### Enunciado del ejercicio
Presente todas las líneas de datos siguientes en una tabla Markdown con las columnas «N.º» y «Línea», asignando a cada fila su número y omitiendo las líneas en blanco.

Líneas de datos
+-------+

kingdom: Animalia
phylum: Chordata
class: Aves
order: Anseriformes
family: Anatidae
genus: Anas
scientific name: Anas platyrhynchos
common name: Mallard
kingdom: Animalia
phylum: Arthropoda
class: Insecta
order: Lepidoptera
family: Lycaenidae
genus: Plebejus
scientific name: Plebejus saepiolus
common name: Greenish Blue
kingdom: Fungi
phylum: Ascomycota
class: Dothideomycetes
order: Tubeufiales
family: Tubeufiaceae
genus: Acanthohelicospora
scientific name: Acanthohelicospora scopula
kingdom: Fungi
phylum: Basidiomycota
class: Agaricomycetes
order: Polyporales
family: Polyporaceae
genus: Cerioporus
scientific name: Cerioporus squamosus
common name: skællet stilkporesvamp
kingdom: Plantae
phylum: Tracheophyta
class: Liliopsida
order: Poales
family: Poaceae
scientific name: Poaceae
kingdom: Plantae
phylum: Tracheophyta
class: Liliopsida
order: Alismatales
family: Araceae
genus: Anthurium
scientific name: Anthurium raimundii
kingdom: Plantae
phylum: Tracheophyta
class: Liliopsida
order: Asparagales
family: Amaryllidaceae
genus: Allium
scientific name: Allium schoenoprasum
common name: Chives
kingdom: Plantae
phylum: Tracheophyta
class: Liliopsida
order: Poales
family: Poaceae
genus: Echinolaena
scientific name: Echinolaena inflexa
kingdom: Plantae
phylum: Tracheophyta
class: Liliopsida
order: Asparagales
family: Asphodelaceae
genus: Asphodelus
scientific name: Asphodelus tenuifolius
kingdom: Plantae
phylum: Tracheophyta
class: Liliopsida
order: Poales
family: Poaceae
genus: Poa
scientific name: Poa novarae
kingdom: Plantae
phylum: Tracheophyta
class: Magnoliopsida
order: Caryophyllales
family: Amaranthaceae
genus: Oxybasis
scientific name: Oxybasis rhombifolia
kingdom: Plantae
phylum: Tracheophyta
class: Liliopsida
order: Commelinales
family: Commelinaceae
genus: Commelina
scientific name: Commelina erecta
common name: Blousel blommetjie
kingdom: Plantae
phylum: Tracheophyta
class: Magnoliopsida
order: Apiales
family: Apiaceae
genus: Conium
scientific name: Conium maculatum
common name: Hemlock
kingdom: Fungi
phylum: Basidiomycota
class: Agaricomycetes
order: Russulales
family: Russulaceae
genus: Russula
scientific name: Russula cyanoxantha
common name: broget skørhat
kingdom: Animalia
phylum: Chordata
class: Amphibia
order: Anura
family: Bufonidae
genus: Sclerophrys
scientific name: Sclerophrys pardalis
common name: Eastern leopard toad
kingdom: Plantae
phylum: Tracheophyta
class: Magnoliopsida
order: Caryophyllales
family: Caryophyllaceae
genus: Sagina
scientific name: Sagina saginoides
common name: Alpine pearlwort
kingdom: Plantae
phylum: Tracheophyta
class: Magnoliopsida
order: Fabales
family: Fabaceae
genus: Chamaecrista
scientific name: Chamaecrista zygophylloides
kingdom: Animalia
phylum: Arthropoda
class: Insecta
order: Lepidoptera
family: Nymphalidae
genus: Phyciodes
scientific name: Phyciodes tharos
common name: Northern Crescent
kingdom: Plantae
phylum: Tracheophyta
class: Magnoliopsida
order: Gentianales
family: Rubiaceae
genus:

+-------+

### Respuesta escrita
| N.º | Línea |
|---|---|
| 1 | kingdom: Animalia |
| 2 | phylum: Chordata |
| 3 | class: Aves |
| 4 | order: Anseriformes |
| 5 | family: Anatidae |
| 6 | genus: Anas |
| 7 | scientific name: Anas platyrhynchos |
| 8 | common name: Mallard |
| 9 | kingdom: Animalia |
| 10 | phylum: Arthropoda |
| 11 | class: Insecta |
| 12 | order: Lepidoptera |
| 13 | family: Lycaenidae |
| 14 | genus: Plebejus |
| 15 | scientific name: Plebejus saepiolus |
| 16 | common name: Greenish Blue |
| 17 | kingdom: Fungi |
| 18 | phylum: Ascomycota |
| 19 | class: Dothideomycetes |
| 20 | order: Tubeufiales |
| 21 | family: Tubeufiaceae |
| 22 | genus: Acanthohelicospora |
| 23 | scientific name: Acanthohelicospora scopula |
| 24 | kingdom: Fungi |
| 25 | phylum: Basidiomycota |
| 26 | class: Agaricomycetes |
| 27 | order: Polyporales |
| 28 | family: Polyporaceae |
| 29 | genus: Cerioporus |
| 30 | scientific name: Cerioporus squamosus |
| 31 | common name: skællet stilkporesvamp |
| 32 | kingdom: Plantae |
| 33 | phylum: Tracheophyta |
| 34 | class: Liliopsida |
| 35 | order: Poales |
| 36 | family: Poaceae |
| 37 | scientific name: Poaceae |
| 38 | kingdom: Plantae |
| 39 | phylum: Tracheophyta |
| 40 | class: Liliopsida |
| 41 | order: Alismatales |
| 42 | family: Araceae |
| 43 | genus: Anthurium |
| 44 | scientific name: Anthurium raimundii |
| 45 | kingdom: Plantae |
| 46 | phylum: Tracheophyta |
| 47 | class: Liliopsida |
| 48 | order: Asparagales |
| 49 | family: Amaryllidaceae |
| 50 | genus: Allium |
| 51 | scientific name: Allium schoenoprasum |
| 52 | common name: Chives |
| 53 | kingdom: Plantae |
| 54 | phylum: Tracheophyta |
| 55 | class: Liliopsida |
| 56 | order: Poales |
| 57 | family: Poaceae |
| 58 | genus: Echinolaena |
| 59 | scientific name: Echinolaena inflexa |
| 60 | kingdom: Plantae |
| 61 | phylum: Tracheophyta |
| 62 | class: Liliopsida |
| 63 | order: Asparagales |
| 64 | family: Asphodelaceae |
| 65 | genus: Asphodelus |
| 66 | scientific name: Asphodelus tenuifolius |
| 67 | kingdom: Plantae |
| 68 | phylum: Tracheophyta |
| 69 | class: Liliopsida |
| 70 | order: Poales |
| 71 | family: Poaceae |
| 72 | genus: Poa |
| 73 | scientific name: Poa novarae |
| 74 | kingdom: Plantae |
| 75 | phylum: Tracheophyta |
| 76 | class: Magnoliopsida |
| 77 | order: Caryophyllales |
| 78 | family: Amaranthaceae |
| 79 | genus: Oxybasis |
| 80 | scientific name: Oxybasis rhombifolia |
| 81 | kingdom: Plantae |
| 82 | phylum: Tracheophyta |
| 83 | class: Liliopsida |
| 84 | order: Commelinales |
| 85 | family: Commelinaceae |
| 86 | genus: Commelina |
| 87 | scientific name: Commelina erecta |
| 88 | common name: Blousel blommetjie |
| 89 | kingdom: Plantae |
| 90 | phylum: Tracheophyta |
| 91 | class: Magnoliopsida |
| 92 | order: Apiales |
| 93 | family: Apiaceae |
| 94 | genus: Conium |
| 95 | scientific name: Conium maculatum |
| 96 | common name: Hemlock |
| 97 | kingdom: Fungi |
| 98 | phylum: Basidiomycota |
| 99 | class: Agaricomycetes |
| 100 | order: Russulales |
| 101 | family: Russulaceae |
| 102 | genus: Russula |
| 103 | scientific name: Russula cyanoxantha |
| 104 | common name: broget skørhat |
| 105 | kingdom: Animalia |
| 106 | phylum: Chordata |
| 107 | class: Amphibia |
| 108 | order: Anura |
| 109 | family: Bufonidae |
| 110 | genus: Sclerophrys |
| 111 | scientific name: Sclerophrys pardalis |
| 112 | common name: Eastern leopard toad |
| 113 | kingdom: Plantae |
| 114 | phylum: Tracheophyta |
| 115 | class: Magnoliopsida |
| 116 | order: Caryophyllales |
| 117 | family: Caryophyllaceae |
| 118 | genus: Sagina |
| 119 | scientific name: Sagina saginoides |
| 120 | common name: Alpine pearlwort |
| 121 | kingdom: Plantae |
| 122 | phylum: Tracheophyta |
| 123 | class: Magnoliopsida |
| 124 | order: Fabales |
| 125 | family: Fabaceae |
| 126 | genus: Chamaecrista |
| 127 | scientific name: Chamaecrista zygophylloides |
| 128 | kingdom: Animalia |
| 129 | phylum: Arthropoda |
| 130 | class: Insecta |
| 131 | order: Lepidoptera |
| 132 | family: Nymphalidae |
| 133 | genus: Phyciodes |
| 134 | scientific name: Phyciodes tharos |
| 135 | common name: Northern Crescent |
| 136 | kingdom: Plantae |
| 137 | phylum: Tracheophyta |
| 138 | class: Magnoliopsida |
| 139 | order: Gentianales |
| 140 | family: Rubiaceae |
| 141 | genus: |